In die obere Abdeckung 24 des Gehäuses 12 ist eine Leseeinrichtung
eingelassen, wobei es sich hierbei um einen Fensterscanner
für das Lesen von einem Barcode oder ein RF-ID-Lesegerät
handeln kann. Es ist auch möglich, dass die Abdeckung
24 mit beiden Lesegeräten ausgestattet ist. Handelt
es sich um einen Fensterscanner, so ist ein Fenster 26 eines
derartigen Fensterscanners 28 derart eingelassen, dass
es mit der Oberfläche der oberen Abdeckung 24 der Kassengeldlade
10 bündig abschließt. Damit werden Stöße vermieden,
an denen die Waren beim Verschieben hängenbleiben
könnten. Der vordere Bereich der Oberseite 24 der Kassengeldlade
10 ist mit einer gepolsterten Handauflage 30 versehen,
die der Kassierperson ein ermüdungsarmes Arbeiten
gestattet. Bei einer RF-ID-Leseeinrichtung kann diese derart
in die Abdeckung 24 integriert werden, dass sie von der
Außenseite der Abdeckung 24 abgedeckt wird und somit von
außen nicht sichtbar ist. Der RF-ID-Leser kann als Leseund
auch Schreibgerät beispielsweise zum Entwerten von
Transpondern ausgebildet sein. Darüber hinaus ist es auch
möglich, dass beide Lesegeräte in die Abdeckung 24 integriert
werden.
Auf der rechten Seite der Kassengeldlade 10 ist ein Anförderbereich
32 und auf der linken Seite ein Abförderbereich
34 mit strichpunktierten Linien angedeutet, die als Endlosförderbänder,
aber auch als Gleitflächen oder Rollenbahnen
ausgebildet sein können. Die Kassierperson greift die im
Anförderbereich 32 befindlichen Waren, schiebt sie über die
Leseeinrichtung, die hier durch das Fenster 26 dargestellt
ist, und auf den Abförderbereich 34, von wo sie von einem
Kunden entnommen werden können. Ein Anheben der Waren durch
die Kassierperson ist also nicht erforderlich.

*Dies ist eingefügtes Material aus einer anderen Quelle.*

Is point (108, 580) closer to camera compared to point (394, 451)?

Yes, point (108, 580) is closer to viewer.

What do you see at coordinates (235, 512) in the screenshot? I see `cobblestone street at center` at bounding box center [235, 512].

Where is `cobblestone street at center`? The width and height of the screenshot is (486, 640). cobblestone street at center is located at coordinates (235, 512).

Fig. 2 zeigt die erfindungsgemäße Kassengeldlade 10 in
Draufsicht. Mit unterbrochenen Linien sind im linken Teil
Banknotenfächer 36, 36a, 36b für verschiedene Banknotenwerte
und im rechten Teil Münzfächer 38 für verschiedene Münzwerte
angeordnet
Fig. 3 ist zu entnehmen, dass der Fensterscanner 28 im Ladeninneren
an der oberen Abdeckung 24 befestigt ist. Der
Fensterscanner 28 nimmt vorzugsweise nicht die gesamte Höhe
der Schublade 14 ein, so dass die Banknotenfächer 36a diesen
teilweise untergreifen können. Anstelle des Fensterscanners
28 kann auch eine RF-ID-Leseeinichtung an der oberen
Abdeckung 24 befestigt sein. Auch können beide Lesegeräte
nebeneinander angeordnet sein. Ferner ist Fig. 3 zu
entnehmen, dass sich unter den linken Banknotenfächern 36b
ein Aufnahmefach 40 für Schecks befindet, in das der erste
Einwurfschlitz 18 mündet. Unter den Münzfächern 38 befindet
sich ein Aufnahmefach 42 für Gutscheine, in das der zweite
Einwurfschlitz 20 mündet.
In dem beschriebenen Ausführungsbeispiel ist die Kassengeldlade
10 mit einer nach vorne ausfahrbaren Schublade 14
ausgestattet. Es ist aber auch möglich, die Kassengeldlade
10 als Klappdeckellade auszubilden. Die Leseeinrichtung
kann dabei an dem Klappdeckel befestigt sein. Alternativ
dazu kann auch nur ein Teil der Leseeinrichtung 28 wie das
Fenster 26 bei einem Fensterscanners an dem Klappdeckel befestigt
und die übrigen Teile der Leseeinrichtung 28 in dem
Unterteil der Kassengeldlade 10 angeordnet sein.